Exercise instructions:
Pick every line with "achieve" from the material below.

Task data:
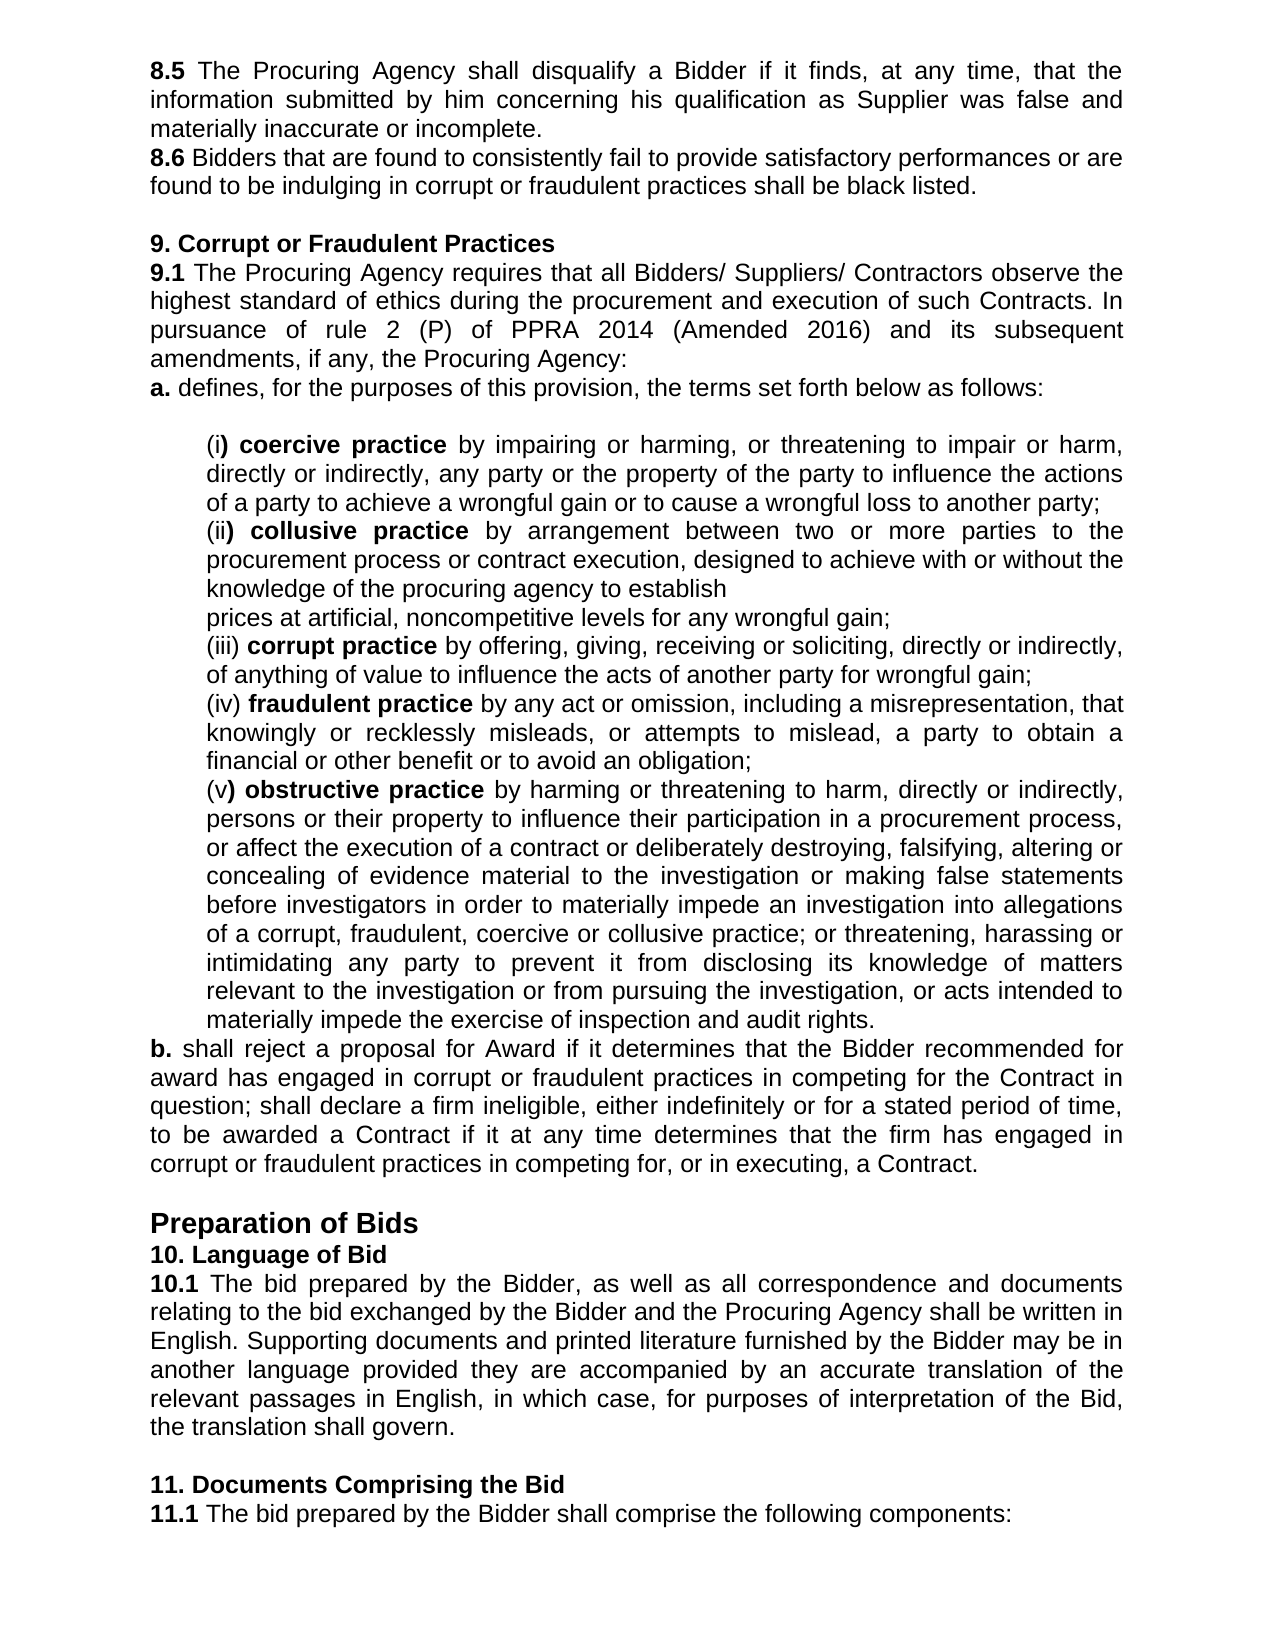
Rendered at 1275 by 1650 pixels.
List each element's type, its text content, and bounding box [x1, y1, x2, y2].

text b. shall reject a proposal for Award if it determines that the Bidder recommended for award has engaged in corrupt or fraudulent practices in competing for the Contract in question; shall declare a firm ineligible, either indefinitely or for a stated period of time, to be awarded a Contract if it at any time determines that the firm has engaged in corrupt or fraudulent practices in competing for, or in executing, a Contract. [150, 1034, 1125, 1177]
text prices at artificial, noncompetitive levels for any wrongful gain; [206, 602, 1125, 631]
text 11.1 The bid prepared by the Bidder shall comprise the following components: [150, 1498, 1125, 1527]
text 9.1 The Procuring Agency requires that all Bidders/ Suppliers/ Contractors observe the highest standard of ethics during the procurement and execution of such Contracts. In pursuance of rule 2 (P) of PPRA 2014 (Amended 2016) and its subsequent amendments, if any, the Procuring Agency: [150, 257, 1125, 372]
text 8.6 Bidders that are found to consistently fail to provide satisfactory performances or are found to be indulging in corrupt or fraudulent practices shall be black listed. [150, 142, 1125, 200]
text 11. Documents Comprising the Bid [150, 1470, 1125, 1498]
text (ii) collusive practice by arrangement between two or more parties to the procurement process or contract execution, designed to achieve with or without the knowledge of the procuring agency to establish [206, 516, 1125, 602]
text 9. Corrupt or Fraudulent Practices [150, 229, 1125, 257]
text 8.5 The Procuring Agency shall disqualify a Bidder if it finds, at any time, that the information submitted by him concerning his qualification as Supplier was false and materially inaccurate or incomplete. [150, 56, 1125, 142]
text 10.1 The bid prepared by the Bidder, as well as all correspondence and documents relating to the bid exchanged by the Bidder and the Procuring Agency shall be written in English. Supporting documents and printed literature furnished by the Bidder may be in another language provided they are accompanied by an accurate translation of the relevant passages in English, in which case, for purposes of interpretation of the Bid, the translation shall govern. [150, 1268, 1125, 1441]
text Preparation of Bids [150, 1206, 1125, 1240]
text (v) obstructive practice by harming or threatening to harm, directly or indirectly, persons or their property to influence their participation in a procurement process, or affect the execution of a contract or deliberately destroying, falsifying, altering or concealing of evidence material to the investigation or making false statements before investigators in order to materially impede an investigation into allegations of a corrupt, fraudulent, coercive or collusive practice; or threatening, harassing or intimidating any party to prevent it from disclosing its knowledge of matters relevant to the investigation or from pursuing the investigation, or acts intended to materially impede the exercise of inspection and audit rights. [206, 775, 1125, 1034]
text a. defines, for the purposes of this provision, the terms set forth below as follows: [150, 372, 1125, 401]
text (i) coercive practice by impairing or harming, or threatening to impair or harm, directly or indirectly, any party or the property of the party to influence the actions of a party to achieve a wrongful gain or to cause a wrongful loss to another party; [206, 430, 1125, 516]
text (iv) fraudulent practice by any act or omission, including a misrepresentation, that knowingly or recklessly misleads, or attempts to mislead, a party to obtain a financial or other benefit or to avoid an obligation; [206, 689, 1125, 775]
text (iii) corrupt practice by offering, giving, receiving or soliciting, directly or indirectly, of anything of value to influence the acts of another party for wrongful gain; [206, 631, 1125, 689]
text 10. Language of Bid [150, 1240, 1125, 1268]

Answer to this task:
text (ii) collusive practice by arrangement between two or more parties to the procurement process or contract execution, designed to achieve with or without the knowledge of the procuring agency to establish [206, 516, 1125, 602]
text (i) coercive practice by impairing or harming, or threatening to impair or harm, directly or indirectly, any party or the property of the party to influence the actions of a party to achieve a wrongful gain or to cause a wrongful loss to another party; [206, 430, 1125, 516]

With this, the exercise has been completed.